Мурашкинцев, словно очнувшись от тяжелой дремоты, резко вскинул голову:

— Чего-чего? Где это накалякано? — Он подошел к читавшему сотруднику угро и взял журнал.

Между строк, едва заметно кто-то написал карандашом нелестные слова в адрес какой-то Тоськи. Но тут же память воскресила допрос тяжелораненого преступника по кличке Евнух, взятого сотрудниками уголовного розыска в парке «Швейцария». Не об этой ли самой Тоське он говорил, которая стреляла в него, дабы отрубить концы! Это очень любопытно. «Уж не изменила ли она этому Дмитрию? — подумал Мурашкинцев. — Ведь он начал свою брань именно с соответствующего слова. Значит, этот Дмитрий был расстроен до чертиков. Ему, Мурашкинцеву, было знакомо это состояние, когда человек, испытывая горе, механически, почти бессознательно совершает не контролируемые трезвым рассудком поступки — черкает, пишет или говорит что-то самому себе. — Похоже, этот молодчик был в трансе», — заключил сотрудник угро.

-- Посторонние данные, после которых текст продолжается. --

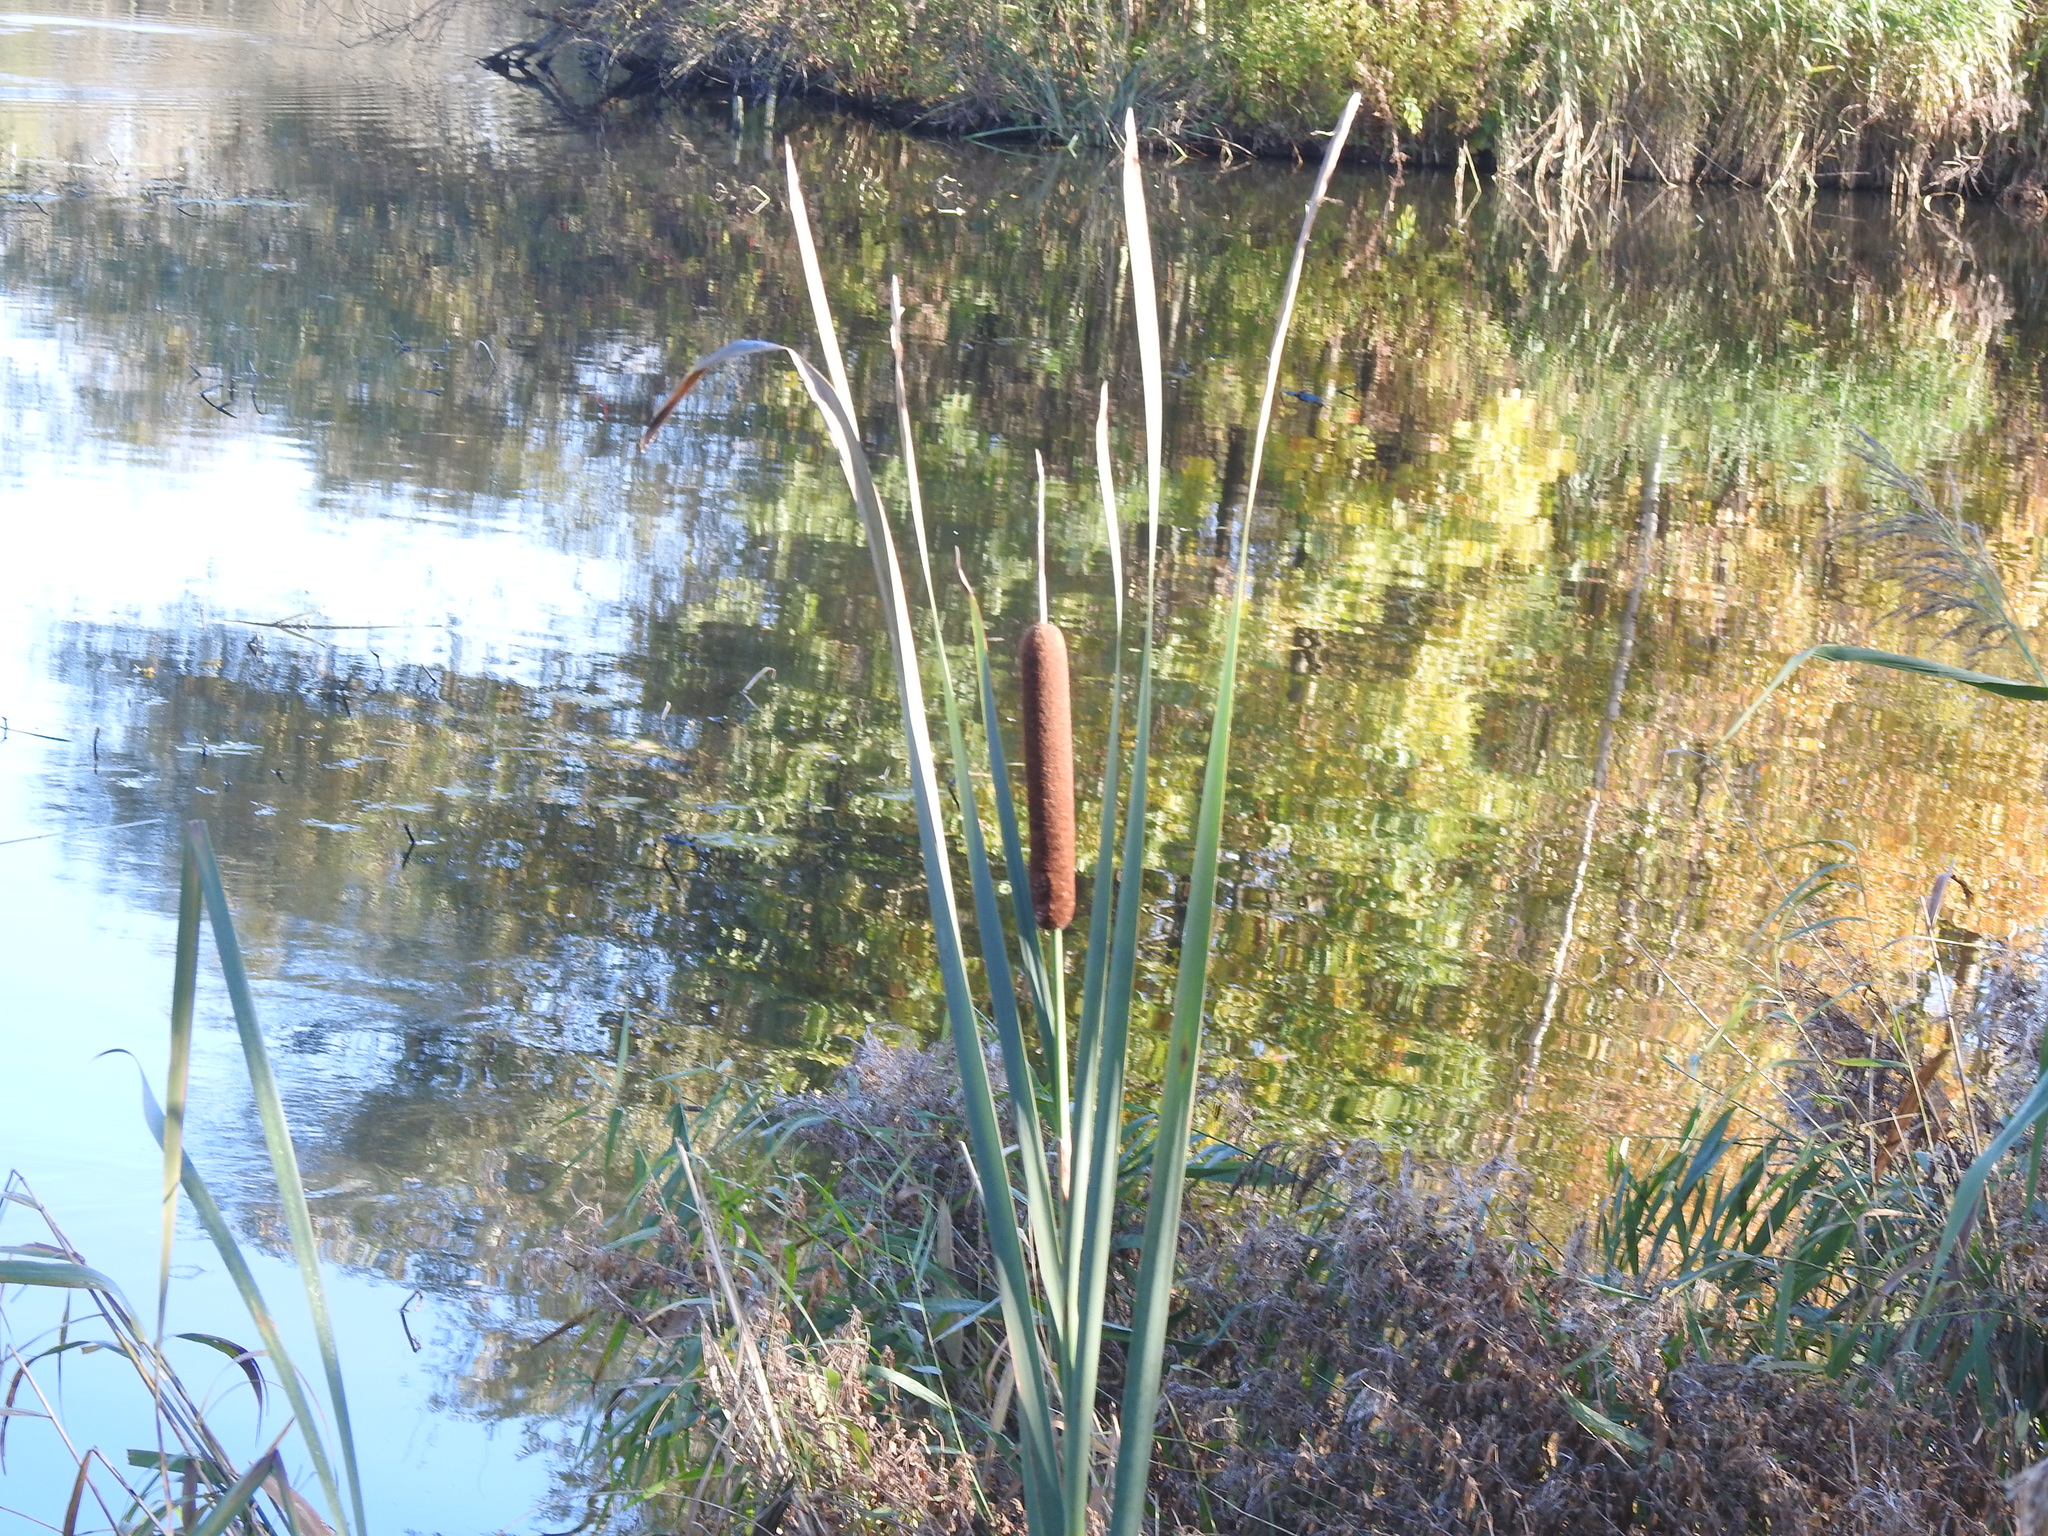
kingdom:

Мурашкинцев довольно похлопал своего подчиненного по плечу и сказал:

— Ну, молодец ты у меня. Объявляю тебе благодарность, Мансур.

— За что?

— Полезные вещи, кажись, ты обнаружил. А?

Мансур пожал плечами.

— Да и читаешь ничего. Но надо больше читать. Авось тогда будешь, как Шигабутдин Марджани, выдающимся ученым. И твой портрет, надо полагать, будет красоваться в Британском музее мыслителей человечества.

Мансур махнул рукой: дескать, не надо смеяться, говорить утопические вещи. Но Мурашкинцев сделал вид, что не заметил этого протестующего жеста, и невозмутимо продолжал:

— Правда, он был еще священником. Служил муллой в Юнусовской мечети. Он вроде Фомы Аквинского или Грасиана Бальтасара — религиозных мыслителей далекого прошлого. Потом эту мечеть начали называть — Марджани, в его честь. — Мурашкинцев ласково потрепал кудри Мансура. — А вот быть муллой — не обязательно. Ты уж и так стал агентом угро. А это дело посерьезнее. Ага?

— Да ну тебя, Сильвестр Лукич. Скажешь тоже, — ровным бодрым голосом сказал Мансур. — Дай бог на этой-то работе удержаться. Каждый день, когда иду на службу, мне кажется, что сегодня работаю последний день.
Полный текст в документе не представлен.